• Try it
Reproduce every line from the start of the items through the line containing "Quasi come se", including that line. Omit the pictures.

• Task material
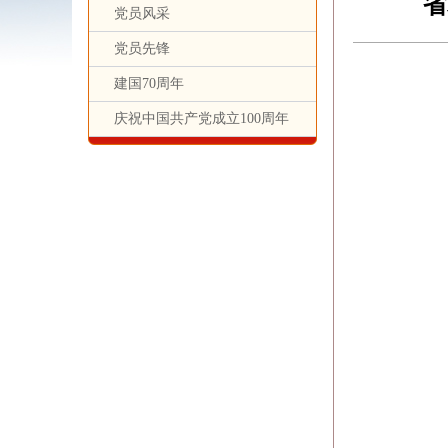
省
党员风采
党员先锋
建国70周年
庆祝中国共产党成立100周年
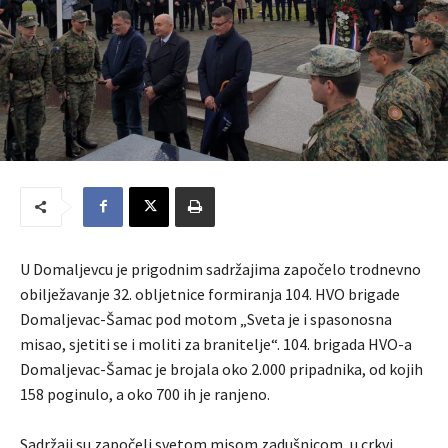
U Domaljevcu je prigodnim sadržajima započelo trodnevno
obilježavanje 32. obljetnice formiranja 104. HVO brigade
Domaljevac-Šamac pod motom „Sveta je i spasonosna
misao, sjetiti se i moliti za branitelje“. 104. brigada HVO-a
Domaljevac-Šamac je brojala oko 2.000 pripadnika, od kojih
158 poginulo, a oko 700 ih je ranjeno.
Sadržaji su započeli svetom misom zadušnicom, u crkvi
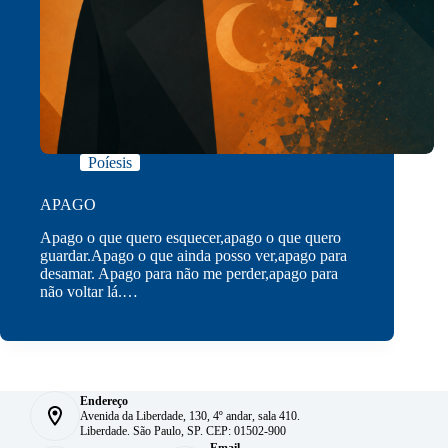
Poíesis
APAGO
Apago o que quero esquecer,apago o que quero
guardar.Apago o que ainda posso ver,apago para
desamar. Apago para não me perder,apago para
não voltar lá.…
Endereço
Avenida da Liberdade, 130, 4º andar, sala 410.
Liberdade. São Paulo, SP. CEP: 01502-900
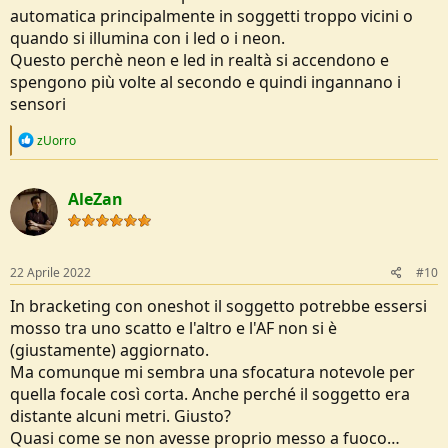
automatica principalmente in soggetti troppo vicini o
quando si illumina con i led o i neon.
Questo perchè neon e led in realtà si accendono e
spengono più volte al secondo e quindi ingannano i
sensori
R
zUorro
e
a
c
AleZan
t
i
o
n
s
22 Aprile 2022
#10
:
In bracketing con oneshot il soggetto potrebbe essersi
mosso tra uno scatto e l'altro e l'AF non si è
(giustamente) aggiornato.
Ma comunque mi sembra una sfocatura notevole per
quella focale così corta. Anche perché il soggetto era
distante alcuni metri. Giusto?
Quasi come se non avesse proprio messo a fuoco…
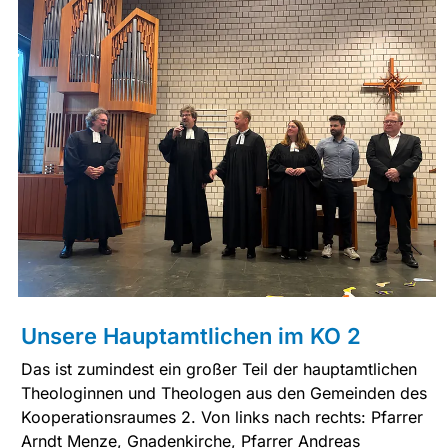
Unsere Hauptamtlichen im KO 2
Das ist zumindest ein großer Teil der hauptamtlichen
Theologinnen und Theologen aus den Gemeinden des
Kooperationsraumes 2. Von links nach rechts: Pfarrer
Arndt Menze, Gnadenkirche, Pfarrer Andreas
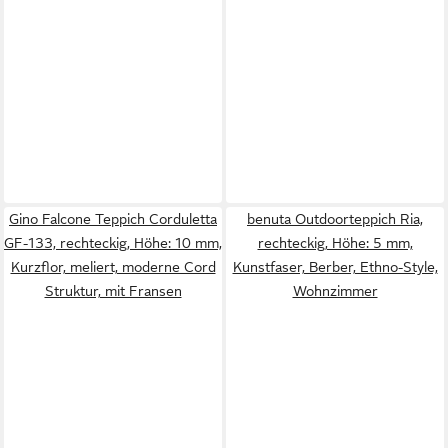
Gino Falcone Teppich Corduletta
benuta Outdoorteppich Ria,
GF-133, rechteckig, Höhe: 10 mm,
rechteckig, Höhe: 5 mm,
Kurzflor, meliert, moderne Cord
Kunstfaser, Berber, Ethno-Style,
Struktur, mit Fransen
Wohnzimmer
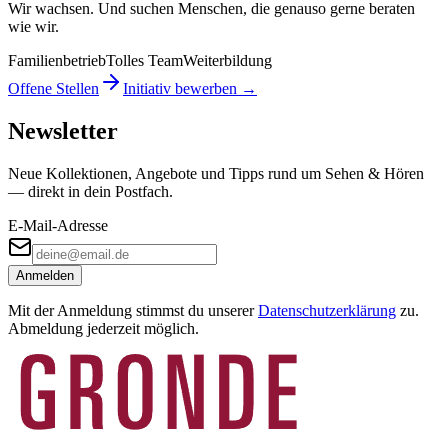
Wir wachsen. Und suchen Menschen, die genauso gerne beraten
wie wir.
Familienbetrieb
Tolles Team
Weiterbildung
Offene Stellen
Initiativ bewerben →
Newsletter
Neue Kollektionen, Angebote und Tipps rund um Sehen & Hören
— direkt in dein Postfach.
E-Mail-Adresse
Anmelden
Mit der Anmeldung stimmst du unserer
Datenschutzerklärung
zu.
Abmeldung jederzeit möglich.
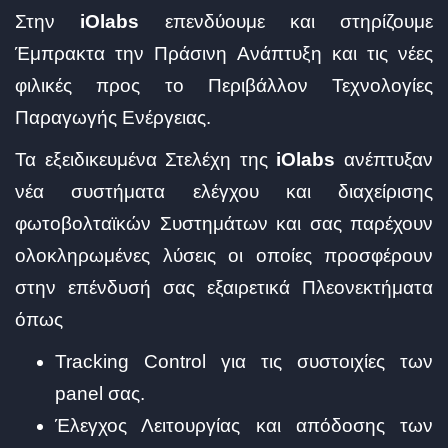
Στην
iOlabs
επενδύουμε και στηρίζουμε
Έμπρακτα την Πράσινη Ανάπτυξη και τις νέες
φιλικές προς το Περιβάλλον Τεχνολογίες
Παραγωγής Ενέργειας.
Τα εξειδικευμένα Στελέχη της
iOlabs
ανέπτυξαν
νέα συστήματα ελέγχου και διαχείρισης
φωτοβολταϊκών Συστημάτων και σας παρέχουν
ολοκληρωμένες λύσεις οι οποίες προσφέρουν
στην επένδυσή σας εξαιρετικά Πλεονεκτήματα
όπως
Tracking Control για τις συστοιχίες των
panel σας.
Έλεγχος Λειτουργίας και απόδοσης των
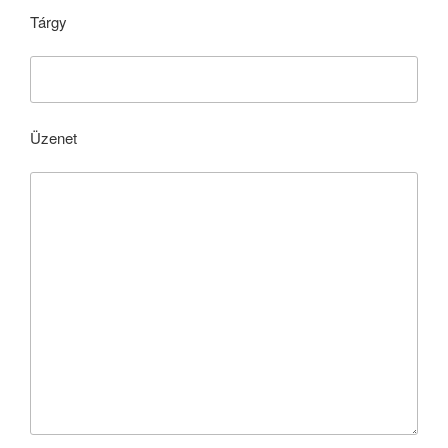
Tárgy
Üzenet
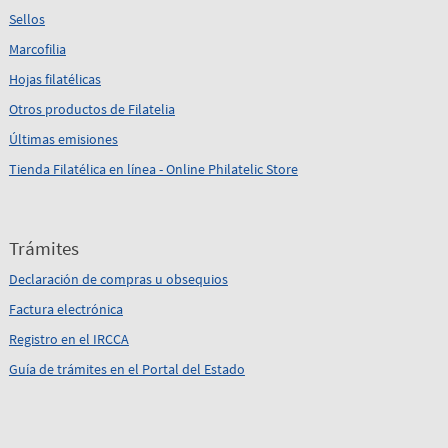
Sellos
Marcofilia
Hojas filatélicas
Otros productos de Filatelia
Últimas emisiones
Tienda Filatélica en línea - Online Philatelic Store
Trámites
Declaración de compras u obsequios
Factura electrónica
Registro en el IRCCA
Guía de trámites en el Portal del Estado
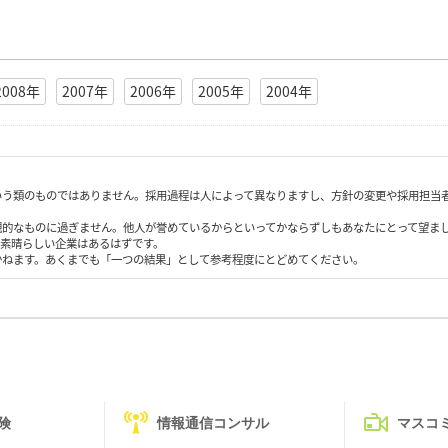
2008年
2007年
2006年
2005年
2004年
いう類のものではありません。採用過程は人によって異なりますし、方針の変更や採用担当
観的なものに過ぎません。他人が誉めているからといってかならずしもあなたにとって望ま
も素晴らしい企業はあるはずです。
かねます。あくまでも「一つの結果」として参考程度にとどめてください。
険
情報通信コンサル
マスコ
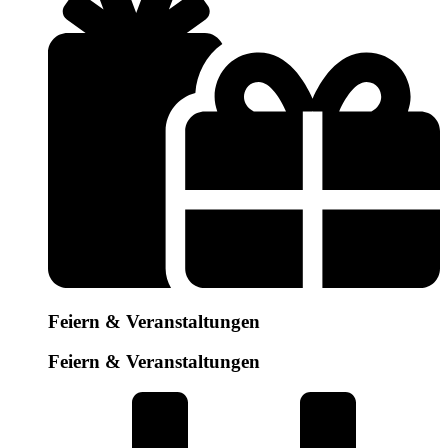
Feiern & Veranstaltungen
Feiern & Veranstaltungen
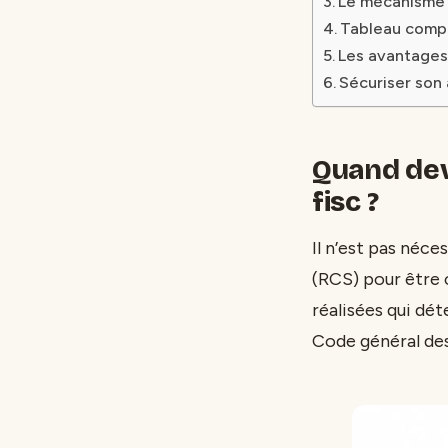
Le mécanisme 
Tableau compa
Les avantages 
Sécuriser son 
Quand dev
fisc ?
Il n’est pas néc
(RCS) pour être 
réalisées qui dét
Code général des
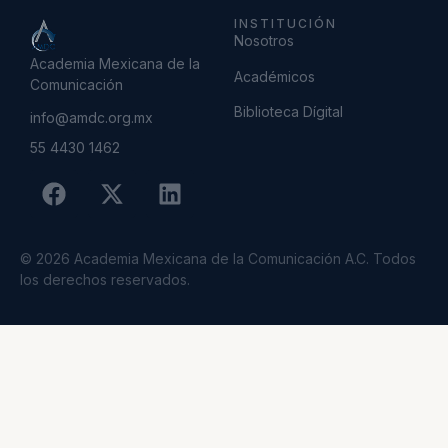
INSTITUCIÓN
Nosotros
Academia Mexicana de la
Académicos
Comunicación
Biblioteca Dígital
info@amdc.org.mx
55 4430 1462
© 2026 Academia Mexicana de la Comunicación A.C. Todos
los derechos reservados.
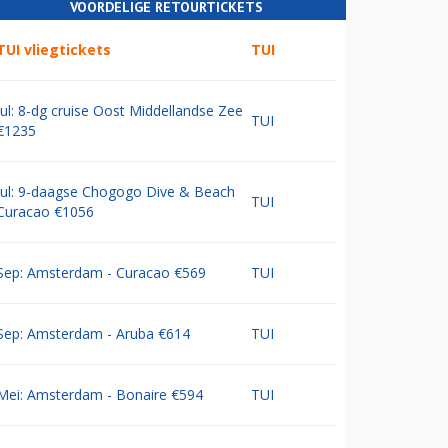
VOORDELIGE RETOURTICKETS
TUI vliegtickets
TUI
Jul: 8-dg cruise Oost Middellandse Zee
TUI
€1235
Jul: 9-daagse Chogogo Dive & Beach
TUI
Curacao €1056
Sep: Amsterdam - Curacao €569
TUI
Sep: Amsterdam - Aruba €614
TUI
Mei: Amsterdam - Bonaire €594
TUI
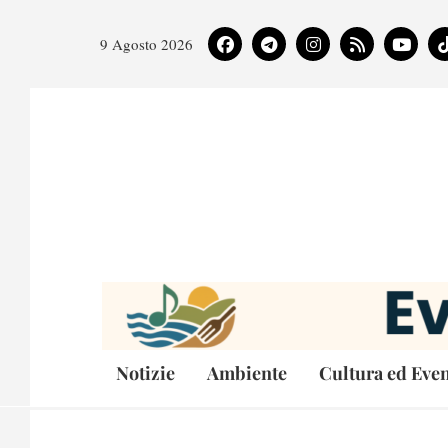
9 Agosto 2026
Notizie
Ambiente
Cultura ed Even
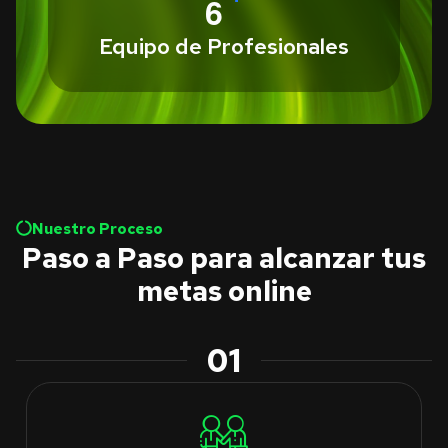
6
Equipo de Profesionales
Nuestro Proceso
Paso a Paso para alcanzar tus
metas online
01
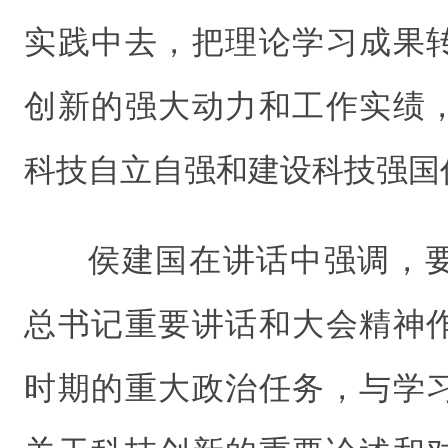
实践中去，把理论学习成果
创新的强大动力和工作实绩
科技自立自强和建设科技强国
侯建国在讲话中强调，
总书记重要讲话和大会精神
时期的重大政治任务，与学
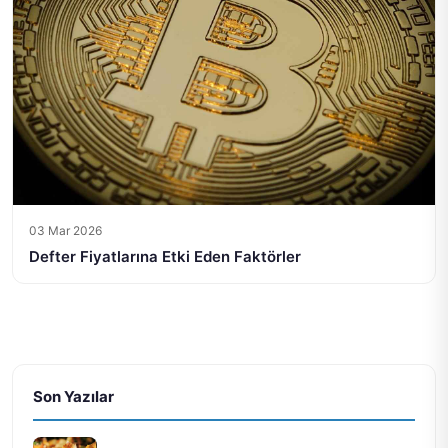
03 Mar 2026
Defter Fiyatlarına Etki Eden Faktörler
Son Yazılar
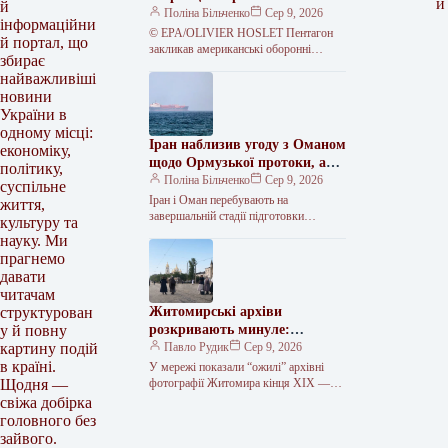
и
й
виробництво боєприпасів
Поліна Більченко
Сер 9, 2026
інформаційни
© EPA/OLIVIER HOSLET Пентагон
й портал, що
закликав американські оборонні
збирає
компанії якнайшвидше збільшити
найважливіші
виробництво та постачання зброї,
новини
зокрема боєприпасів, запаси яких
скоротилися
України в
одному місці:
Іран наблизив угоду з Оманом
економіку,
щодо Ормузької протоки, але
політику,
поставив нові умови
Поліна Більченко
Сер 9, 2026
суспільне
Іран і Оман перебувають на
життя,
завершальній стадії підготовки
культуру та
домовленостей щодо нового
науку. Ми
маршруту через Ормузьку протоку. За
прагнемо
попередньою схемою, судна мали…
давати
читачам
Житомирські архіви
структурован
розкривають минуле:
у й повну
унікальні фото покажуть
Павло Рудик
Сер 9, 2026
картину подій
незвідані сторінки міста
в країні.
У мережі показали “ожилі” архівні
фотографії Житомира кінця ХІХ —
Щодня —
першої третини ХХ століття На
свіжа добірка
YouTube-каналі “Історії Юри
головного без
Мартиновича” опублікували…
зайвого.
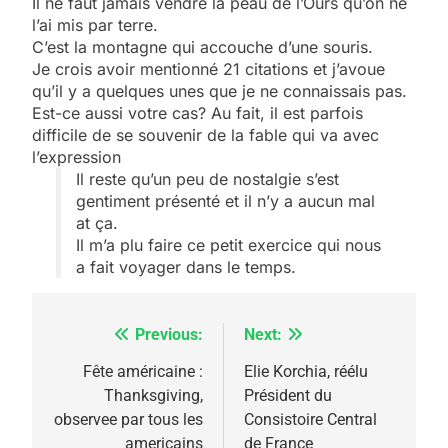
Il ne faut jamais vendre la peau de l’Ours qu’on ne
l’ai mis par terre.
C’est la montagne qui accouche d’une souris.
Je crois avoir mentionné 21 citations et j’avoue
qu’il y a quelques unes que je ne connaissais pas.
Est-ce aussi votre cas? Au fait, il est parfois
difficile de se souvenir de la fable qui va avec
l’expression
Il reste qu’un peu de nostalgie s’est
5
gentiment présenté et il n’y a aucun mal
2025, l’année la plus
at ça.
meurtrière selon le
Il m’a plu faire ce petit exercice qui nous
rapport d’ADL contre
a fait voyager dans le temps.
FRANCE
ISRAÉL
l’antisémitisme
6
FIÈRE, DIGNE ET RÉSILIENTE :
Previous:
Next:
Navigation
POURQUOI JE REVENDIQUE
de
Fête américaine :
Elie Korchia, réélu
MA JUDAÏTE par Thérèse
Thanksgiving,
Président du
ISRAÉL
JUDAISME
l’article
observee par tous les
Consistoire Central
Zrihen-Dvir
americains
de France
7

• Expected output
省
党员风采
党员先锋
建国70周年
庆祝中国共产党成立100周年
U Domaljevcu je prigodnim sadržajima započelo trodnevno
obilježavanje 32. obljetnice formiranja 104. HVO brigade
Domaljevac-Šamac pod motom „Sveta je i spasonosna
misao, sjetiti se i moliti za branitelje“. 104. brigada HVO-a
Domaljevac-Šamac je brojala oko 2.000 pripadnika, od kojih
158 poginulo, a oko 700 ih je ranjeno.
Sadržaji su započeli svetom misom zadušnicom, u crkvi
Poíesis
APAGO
Apago o que quero esquecer,apago o que quero
guardar.Apago o que ainda posso ver,apago para
desamar. Apago para não me perder,apago para
não voltar lá.…
Endereço
Avenida da Liberdade, 130, 4º andar, sala 410.
Liberdade. São Paulo, SP. CEP: 01502-900
automatica principalmente in soggetti troppo vicini o
quando si illumina con i led o i neon.
Questo perchè neon e led in realtà si accendono e
spengono più volte al secondo e quindi ingannano i
sensori
R
zUorro
e
a
c
AleZan
t
i
o
n
s
22 Aprile 2022
#10
:
In bracketing con oneshot il soggetto potrebbe essersi
mosso tra uno scatto e l'altro e l'AF non si è
(giustamente) aggiornato.
Ma comunque mi sembra una sfocatura notevole per
quella focale così corta. Anche perché il soggetto era
distante alcuni metri. Giusto?
Quasi come se non avesse proprio messo a fuoco…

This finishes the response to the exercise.